(Dataset entries begins)

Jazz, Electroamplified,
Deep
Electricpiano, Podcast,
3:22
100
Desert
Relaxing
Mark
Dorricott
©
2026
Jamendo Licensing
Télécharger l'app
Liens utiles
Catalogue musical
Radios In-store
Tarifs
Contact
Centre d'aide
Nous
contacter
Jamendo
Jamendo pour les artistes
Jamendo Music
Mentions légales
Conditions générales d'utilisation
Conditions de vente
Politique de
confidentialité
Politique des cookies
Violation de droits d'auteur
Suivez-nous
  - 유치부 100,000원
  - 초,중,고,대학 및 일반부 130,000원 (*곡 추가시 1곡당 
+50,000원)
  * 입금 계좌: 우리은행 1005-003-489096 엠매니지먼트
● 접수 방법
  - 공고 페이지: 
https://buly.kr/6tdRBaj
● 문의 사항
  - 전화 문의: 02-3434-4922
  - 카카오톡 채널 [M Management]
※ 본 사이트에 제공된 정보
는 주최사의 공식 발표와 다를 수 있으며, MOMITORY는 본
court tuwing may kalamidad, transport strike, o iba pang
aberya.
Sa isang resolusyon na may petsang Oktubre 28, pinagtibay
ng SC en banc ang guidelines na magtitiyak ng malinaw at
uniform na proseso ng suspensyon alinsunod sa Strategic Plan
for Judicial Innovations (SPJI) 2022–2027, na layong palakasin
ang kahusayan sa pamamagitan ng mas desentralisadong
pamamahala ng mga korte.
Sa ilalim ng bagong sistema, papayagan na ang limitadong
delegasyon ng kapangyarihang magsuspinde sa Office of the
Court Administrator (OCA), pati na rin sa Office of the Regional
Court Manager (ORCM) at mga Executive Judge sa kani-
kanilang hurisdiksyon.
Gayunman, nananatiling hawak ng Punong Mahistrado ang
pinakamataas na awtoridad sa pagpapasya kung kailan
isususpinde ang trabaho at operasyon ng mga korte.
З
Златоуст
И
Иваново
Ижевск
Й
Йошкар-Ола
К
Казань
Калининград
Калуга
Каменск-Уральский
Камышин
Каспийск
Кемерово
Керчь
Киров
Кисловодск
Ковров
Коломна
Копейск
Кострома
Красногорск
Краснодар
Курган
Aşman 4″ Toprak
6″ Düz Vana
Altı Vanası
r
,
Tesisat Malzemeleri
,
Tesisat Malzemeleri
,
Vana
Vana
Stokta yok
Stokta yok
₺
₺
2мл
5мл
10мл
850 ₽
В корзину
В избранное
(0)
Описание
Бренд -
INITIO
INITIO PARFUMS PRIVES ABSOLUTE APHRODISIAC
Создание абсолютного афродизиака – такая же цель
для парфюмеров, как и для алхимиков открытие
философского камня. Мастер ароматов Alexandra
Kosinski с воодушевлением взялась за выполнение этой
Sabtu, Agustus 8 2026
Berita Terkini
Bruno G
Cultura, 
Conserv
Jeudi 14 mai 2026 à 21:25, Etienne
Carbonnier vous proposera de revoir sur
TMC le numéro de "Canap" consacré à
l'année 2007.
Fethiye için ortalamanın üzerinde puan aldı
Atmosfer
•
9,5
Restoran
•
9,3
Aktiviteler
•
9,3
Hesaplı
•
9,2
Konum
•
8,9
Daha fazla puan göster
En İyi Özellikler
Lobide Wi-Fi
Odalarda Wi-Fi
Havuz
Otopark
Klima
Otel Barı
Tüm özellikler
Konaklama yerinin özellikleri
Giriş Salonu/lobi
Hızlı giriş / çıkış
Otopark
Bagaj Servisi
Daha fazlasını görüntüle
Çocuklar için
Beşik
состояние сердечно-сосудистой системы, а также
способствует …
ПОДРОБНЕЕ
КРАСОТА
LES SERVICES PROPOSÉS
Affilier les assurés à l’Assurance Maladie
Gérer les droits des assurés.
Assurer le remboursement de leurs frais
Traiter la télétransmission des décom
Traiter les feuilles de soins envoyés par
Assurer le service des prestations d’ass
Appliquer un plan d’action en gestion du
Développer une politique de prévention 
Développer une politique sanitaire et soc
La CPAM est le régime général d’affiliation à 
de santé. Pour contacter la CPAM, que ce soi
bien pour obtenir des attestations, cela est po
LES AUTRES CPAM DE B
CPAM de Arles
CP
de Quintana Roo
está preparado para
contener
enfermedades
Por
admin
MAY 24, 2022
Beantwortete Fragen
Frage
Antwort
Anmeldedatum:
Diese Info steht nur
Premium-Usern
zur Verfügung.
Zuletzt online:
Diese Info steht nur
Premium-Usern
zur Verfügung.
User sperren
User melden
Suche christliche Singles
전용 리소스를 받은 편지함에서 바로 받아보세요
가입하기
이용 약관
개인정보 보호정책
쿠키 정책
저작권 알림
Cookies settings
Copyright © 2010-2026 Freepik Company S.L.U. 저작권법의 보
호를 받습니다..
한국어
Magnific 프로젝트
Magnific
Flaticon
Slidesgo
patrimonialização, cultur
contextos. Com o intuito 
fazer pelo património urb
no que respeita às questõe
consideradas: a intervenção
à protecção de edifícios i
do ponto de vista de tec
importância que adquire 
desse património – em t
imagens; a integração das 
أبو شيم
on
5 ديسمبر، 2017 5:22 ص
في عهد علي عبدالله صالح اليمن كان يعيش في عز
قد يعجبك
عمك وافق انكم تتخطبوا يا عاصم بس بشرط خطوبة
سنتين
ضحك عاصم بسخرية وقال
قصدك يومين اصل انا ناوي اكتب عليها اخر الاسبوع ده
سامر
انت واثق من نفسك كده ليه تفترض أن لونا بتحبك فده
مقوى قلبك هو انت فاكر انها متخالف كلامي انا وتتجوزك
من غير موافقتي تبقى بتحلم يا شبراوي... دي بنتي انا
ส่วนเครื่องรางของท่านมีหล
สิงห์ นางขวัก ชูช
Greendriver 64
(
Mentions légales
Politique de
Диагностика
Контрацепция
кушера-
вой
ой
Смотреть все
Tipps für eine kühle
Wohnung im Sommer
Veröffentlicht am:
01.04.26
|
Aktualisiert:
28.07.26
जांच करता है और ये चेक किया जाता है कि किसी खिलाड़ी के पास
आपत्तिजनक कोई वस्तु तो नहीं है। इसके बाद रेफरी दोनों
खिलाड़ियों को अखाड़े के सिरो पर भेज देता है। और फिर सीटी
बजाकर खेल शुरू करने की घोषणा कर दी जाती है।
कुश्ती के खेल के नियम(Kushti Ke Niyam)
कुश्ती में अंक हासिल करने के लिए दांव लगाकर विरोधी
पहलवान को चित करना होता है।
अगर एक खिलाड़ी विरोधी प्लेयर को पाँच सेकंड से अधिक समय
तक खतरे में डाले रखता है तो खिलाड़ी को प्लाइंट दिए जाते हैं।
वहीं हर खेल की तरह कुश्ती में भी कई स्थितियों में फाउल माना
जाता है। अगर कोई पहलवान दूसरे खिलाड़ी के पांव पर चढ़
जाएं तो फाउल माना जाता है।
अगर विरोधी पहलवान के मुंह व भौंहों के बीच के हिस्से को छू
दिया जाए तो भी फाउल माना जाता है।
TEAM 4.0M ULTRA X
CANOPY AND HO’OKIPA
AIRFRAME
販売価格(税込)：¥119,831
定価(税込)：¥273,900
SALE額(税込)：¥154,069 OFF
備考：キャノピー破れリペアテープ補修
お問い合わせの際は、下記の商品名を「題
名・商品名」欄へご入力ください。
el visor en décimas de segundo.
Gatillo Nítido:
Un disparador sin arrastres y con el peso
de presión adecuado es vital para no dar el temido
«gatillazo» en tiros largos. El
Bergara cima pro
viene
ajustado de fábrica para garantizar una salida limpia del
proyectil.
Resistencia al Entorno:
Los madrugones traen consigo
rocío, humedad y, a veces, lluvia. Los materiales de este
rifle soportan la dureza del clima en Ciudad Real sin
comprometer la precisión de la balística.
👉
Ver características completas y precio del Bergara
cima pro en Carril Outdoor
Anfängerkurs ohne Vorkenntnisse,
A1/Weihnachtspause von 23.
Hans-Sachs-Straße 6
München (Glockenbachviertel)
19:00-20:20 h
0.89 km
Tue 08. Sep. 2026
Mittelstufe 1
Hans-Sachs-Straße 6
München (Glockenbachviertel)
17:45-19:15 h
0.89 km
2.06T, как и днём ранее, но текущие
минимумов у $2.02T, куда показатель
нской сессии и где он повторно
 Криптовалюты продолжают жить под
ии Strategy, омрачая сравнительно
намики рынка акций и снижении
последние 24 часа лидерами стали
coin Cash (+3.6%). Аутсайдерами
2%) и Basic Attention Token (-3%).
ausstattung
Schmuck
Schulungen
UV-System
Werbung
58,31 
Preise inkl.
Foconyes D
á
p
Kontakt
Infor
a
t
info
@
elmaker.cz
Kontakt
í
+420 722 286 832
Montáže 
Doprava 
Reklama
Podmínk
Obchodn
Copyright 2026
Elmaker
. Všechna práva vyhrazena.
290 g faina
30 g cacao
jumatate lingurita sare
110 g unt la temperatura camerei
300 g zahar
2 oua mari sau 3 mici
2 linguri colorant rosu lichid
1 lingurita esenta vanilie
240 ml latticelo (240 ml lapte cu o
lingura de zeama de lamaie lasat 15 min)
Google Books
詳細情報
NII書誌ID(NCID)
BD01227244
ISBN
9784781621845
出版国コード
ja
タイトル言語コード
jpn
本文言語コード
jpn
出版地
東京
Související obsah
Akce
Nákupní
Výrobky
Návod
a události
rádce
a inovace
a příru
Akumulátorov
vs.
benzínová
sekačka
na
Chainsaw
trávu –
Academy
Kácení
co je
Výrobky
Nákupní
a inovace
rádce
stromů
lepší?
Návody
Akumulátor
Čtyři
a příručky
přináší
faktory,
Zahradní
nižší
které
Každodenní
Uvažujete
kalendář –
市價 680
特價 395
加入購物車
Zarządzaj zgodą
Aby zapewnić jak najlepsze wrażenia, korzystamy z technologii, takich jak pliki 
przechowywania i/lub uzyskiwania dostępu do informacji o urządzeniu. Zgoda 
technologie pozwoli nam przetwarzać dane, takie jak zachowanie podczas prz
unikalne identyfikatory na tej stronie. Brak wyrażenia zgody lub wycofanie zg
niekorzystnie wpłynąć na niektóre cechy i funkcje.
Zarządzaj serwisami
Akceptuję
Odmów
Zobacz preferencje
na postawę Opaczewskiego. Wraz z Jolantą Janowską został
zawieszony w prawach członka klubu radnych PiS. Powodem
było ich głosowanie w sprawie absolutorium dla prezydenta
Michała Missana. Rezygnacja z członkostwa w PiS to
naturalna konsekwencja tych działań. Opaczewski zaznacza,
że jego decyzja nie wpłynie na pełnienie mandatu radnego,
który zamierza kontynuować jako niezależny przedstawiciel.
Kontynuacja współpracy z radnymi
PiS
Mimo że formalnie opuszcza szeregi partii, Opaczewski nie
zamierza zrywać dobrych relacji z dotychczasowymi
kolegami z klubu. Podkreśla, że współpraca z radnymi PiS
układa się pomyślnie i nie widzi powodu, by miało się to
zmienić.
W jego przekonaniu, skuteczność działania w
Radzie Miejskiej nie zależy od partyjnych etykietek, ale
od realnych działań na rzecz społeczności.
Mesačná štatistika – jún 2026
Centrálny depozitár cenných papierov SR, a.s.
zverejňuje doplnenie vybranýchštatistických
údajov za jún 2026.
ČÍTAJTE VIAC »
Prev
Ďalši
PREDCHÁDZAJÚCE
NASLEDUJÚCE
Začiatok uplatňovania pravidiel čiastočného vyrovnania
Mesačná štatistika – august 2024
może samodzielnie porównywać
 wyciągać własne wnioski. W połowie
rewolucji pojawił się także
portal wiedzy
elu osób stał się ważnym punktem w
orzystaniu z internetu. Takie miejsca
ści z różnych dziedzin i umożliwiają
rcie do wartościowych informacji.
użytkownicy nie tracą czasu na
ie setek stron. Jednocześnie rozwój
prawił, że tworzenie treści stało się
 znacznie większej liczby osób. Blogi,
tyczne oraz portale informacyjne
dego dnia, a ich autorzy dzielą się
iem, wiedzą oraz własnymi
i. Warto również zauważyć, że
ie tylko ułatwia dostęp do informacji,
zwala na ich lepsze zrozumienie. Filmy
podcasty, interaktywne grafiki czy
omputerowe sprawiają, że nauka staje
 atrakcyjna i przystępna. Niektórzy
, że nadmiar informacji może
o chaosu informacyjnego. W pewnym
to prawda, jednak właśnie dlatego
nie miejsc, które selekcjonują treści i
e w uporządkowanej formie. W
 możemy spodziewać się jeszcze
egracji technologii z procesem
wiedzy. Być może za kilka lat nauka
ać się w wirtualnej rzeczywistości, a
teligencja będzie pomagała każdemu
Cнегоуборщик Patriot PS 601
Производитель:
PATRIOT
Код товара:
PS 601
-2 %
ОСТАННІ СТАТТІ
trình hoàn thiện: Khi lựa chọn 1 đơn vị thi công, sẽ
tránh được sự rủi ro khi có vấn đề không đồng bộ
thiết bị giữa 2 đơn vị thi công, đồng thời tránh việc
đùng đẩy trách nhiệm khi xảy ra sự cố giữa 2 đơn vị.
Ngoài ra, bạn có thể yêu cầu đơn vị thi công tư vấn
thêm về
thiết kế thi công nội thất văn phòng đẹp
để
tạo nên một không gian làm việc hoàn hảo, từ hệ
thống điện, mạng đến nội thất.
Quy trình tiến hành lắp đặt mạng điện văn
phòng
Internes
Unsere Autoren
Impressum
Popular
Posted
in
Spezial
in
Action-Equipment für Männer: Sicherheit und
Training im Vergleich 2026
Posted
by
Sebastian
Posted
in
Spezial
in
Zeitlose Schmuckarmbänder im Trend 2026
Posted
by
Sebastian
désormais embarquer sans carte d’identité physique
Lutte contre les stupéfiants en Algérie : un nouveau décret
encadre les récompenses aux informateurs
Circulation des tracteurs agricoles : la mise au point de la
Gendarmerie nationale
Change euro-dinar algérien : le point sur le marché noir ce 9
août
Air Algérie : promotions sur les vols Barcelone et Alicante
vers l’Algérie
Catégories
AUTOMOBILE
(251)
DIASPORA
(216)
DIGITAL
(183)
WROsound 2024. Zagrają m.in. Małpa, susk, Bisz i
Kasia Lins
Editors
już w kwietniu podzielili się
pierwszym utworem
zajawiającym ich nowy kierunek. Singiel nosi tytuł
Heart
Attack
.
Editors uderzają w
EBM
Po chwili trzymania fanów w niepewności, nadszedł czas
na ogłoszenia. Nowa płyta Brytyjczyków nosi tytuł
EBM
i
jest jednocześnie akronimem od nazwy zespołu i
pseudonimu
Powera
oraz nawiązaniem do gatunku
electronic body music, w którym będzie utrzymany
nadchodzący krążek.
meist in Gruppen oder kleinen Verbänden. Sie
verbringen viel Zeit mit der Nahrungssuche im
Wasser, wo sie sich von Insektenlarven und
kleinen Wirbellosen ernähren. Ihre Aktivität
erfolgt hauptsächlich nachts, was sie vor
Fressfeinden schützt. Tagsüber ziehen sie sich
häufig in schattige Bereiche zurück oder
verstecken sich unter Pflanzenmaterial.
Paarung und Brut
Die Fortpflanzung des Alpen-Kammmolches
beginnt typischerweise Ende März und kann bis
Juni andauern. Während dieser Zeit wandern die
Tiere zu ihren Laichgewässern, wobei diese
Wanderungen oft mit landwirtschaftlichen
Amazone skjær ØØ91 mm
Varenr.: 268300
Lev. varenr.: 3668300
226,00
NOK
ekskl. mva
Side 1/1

(Dataset entries ends)

Required action » All lines above in which the word "Mesačná" occurs should be identified and copied.

Output for this task »
Mesačná štatistika – jún 2026
Mesačná štatistika – august 2024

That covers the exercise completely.